Training with word2vec

Now we can simply repeat the above steps for any other embedding. So, we will not place the full code for word2vec. We will only add the code to download and read the file.

!wget "https://tfhub.dev/google/Wiki-words-250/2"
embed = hub.load("https://tfhub.dev/google/Wiki-words-250/2")

embedding_dim = 250
word_index = keras.datasets.imdb.get_word_index()
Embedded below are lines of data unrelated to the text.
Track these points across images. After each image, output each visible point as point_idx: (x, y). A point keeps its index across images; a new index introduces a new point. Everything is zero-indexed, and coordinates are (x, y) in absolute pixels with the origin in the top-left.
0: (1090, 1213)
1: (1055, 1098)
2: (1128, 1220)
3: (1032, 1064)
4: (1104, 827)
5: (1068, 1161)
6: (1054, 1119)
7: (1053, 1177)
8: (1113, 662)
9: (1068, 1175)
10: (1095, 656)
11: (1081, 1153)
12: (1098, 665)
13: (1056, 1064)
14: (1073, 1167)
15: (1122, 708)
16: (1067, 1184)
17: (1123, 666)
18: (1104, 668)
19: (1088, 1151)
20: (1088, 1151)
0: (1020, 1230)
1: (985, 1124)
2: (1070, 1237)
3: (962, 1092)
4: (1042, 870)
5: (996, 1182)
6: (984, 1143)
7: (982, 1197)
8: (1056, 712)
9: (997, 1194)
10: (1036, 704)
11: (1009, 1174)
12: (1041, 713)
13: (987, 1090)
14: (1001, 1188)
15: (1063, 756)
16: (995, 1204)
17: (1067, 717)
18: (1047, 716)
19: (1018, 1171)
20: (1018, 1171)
embedding_matrix = np.zeros((vocab+1, embedding_dim))
for word, i in word_index.items():
    embedding_vector = embed([word]).numpy()[0]
    if embedding_vector is not None:
        embedding_matrix[i] = embedding_vector

Code-explanation
All other parts of the code is quite trivial and self-explanatory.

Training with fastest

Now everything should be quite simple. You can repeat the same for fasttext too. Below is the downloadable URL. Fasttext

Fine tuning the pre-trained

You might have observed that the test accuracy is around 80%. Since pre-trained embeddings are trained on a large and generic corpus, so not necessarily it will fit exactly to our dataset.
But we can fine-tune the pre-trained embedding with a very small Learning rate just like we do in a CNN pre-trained model.
This will improve the test accuracy to ~85% very easily.

model.layers[0].trainable = True

optimizer = keras.optimizers.Adam(learning_rate=0.0001)
model.compile(loss="binary_crossentropy", optimizer=optimizer, metrics=["accuracy"])

history = model.fit(x_train_ohe,y_train, epochs=5, validation_data=(x_test_ohe,y_test), batch_size=256)

Conclusion

This was all we have for applying any pre-trained word embedding to your tokens.
You can extend it to -

  • Any other dataset e.g. Fakenews dataset.
  • Try bigger dimensions of the pre-trained models Dimension of the embedding will be like any other Hyper-parameter i.e. start with the smallest and try a bigger one till you are satisfied with the computation/score trade-off.
    In the next part of the series, we will understand and code "Language Modelling".